Document text
An Artificial Garbage Collection Benchmark

The directory gc_bench contains an artificial garbage collector benchmark. The original benchmark was written by John Ellis and Pete Kovac of Post Communications. It was then heavily modified by Hans Boehm, then at SGI. It was translated by William Clinger of Northeastern University to Scheme and C++. Hans Boehm, now at HP, produced the C translation, and added the -DGC option to the C and C++ versions to allow use with the Boehm/Demers/Weiser conservative GC.

The benchmark should run in roughly 32MB or less on most systems, and some systems run it in about half that. A Pentium III/500 runs the garbage collected C version in under 8 seconds. Some Java implementations have similar or better performance. Some are an order of magnitude slower.

In addition to an overall execution time, the benchmark reports times required to allocate and drop complete binary trees of various sizes. All reported times are for similar amounts of allocation, and maintain some more permanent live data structures. Generational collectors generally exhibit much better performance for the smaller tree sizes, where nongenerational collectors tend to have a flatter performance profile.

Work to do
[1] According to the benchmark description, how long does a Pentium III/500 take to run the garbage collected C version?
[2] Rewrite the paragraph of the benchmark description that begins "In addition to an overall execution time" as a short bulleted list that keeps its main facts.
The entries that follow have no connection to the benchmark description.

Information given
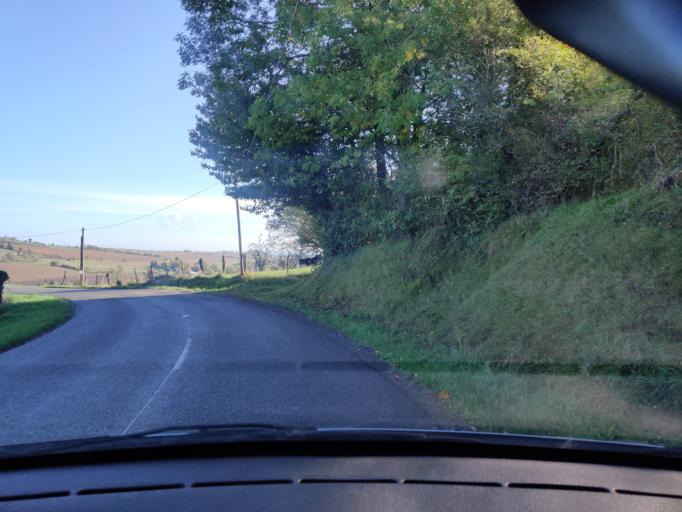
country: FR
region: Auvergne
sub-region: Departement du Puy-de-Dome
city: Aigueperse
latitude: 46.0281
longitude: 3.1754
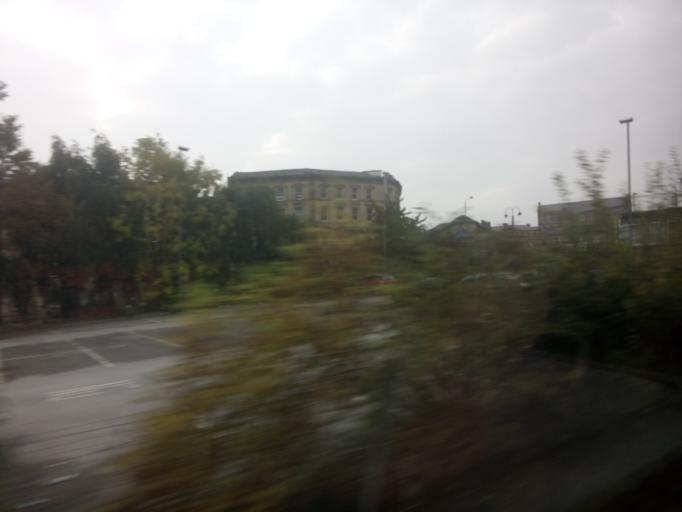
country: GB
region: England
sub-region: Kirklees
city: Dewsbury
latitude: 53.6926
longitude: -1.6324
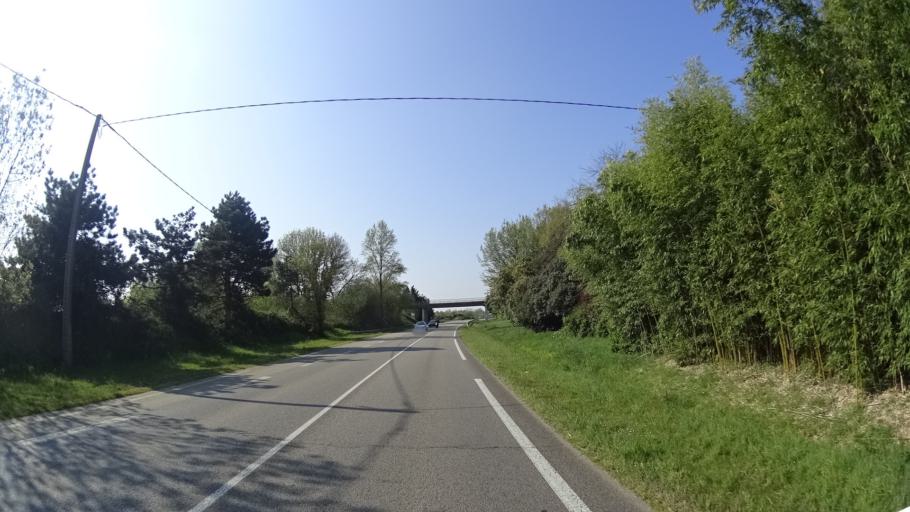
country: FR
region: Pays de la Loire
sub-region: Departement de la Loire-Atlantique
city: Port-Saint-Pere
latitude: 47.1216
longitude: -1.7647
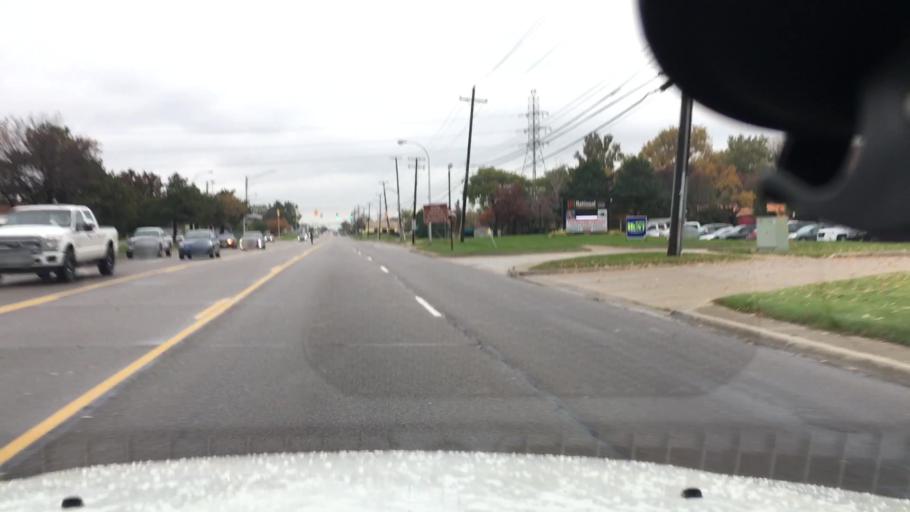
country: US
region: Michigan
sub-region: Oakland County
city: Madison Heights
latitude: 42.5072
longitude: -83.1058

Results of the tasks
[1] Under 8 seconds.

[2]
- The benchmark reports overall execution time and the times to allocate and drop complete binary trees of various sizes.
- All reported times cover similar amounts of allocation and maintain some more permanent live data structures.
- Generational collectors generally perform much better on the smaller tree sizes.
- Nongenerational collectors tend to have a flatter performance profile.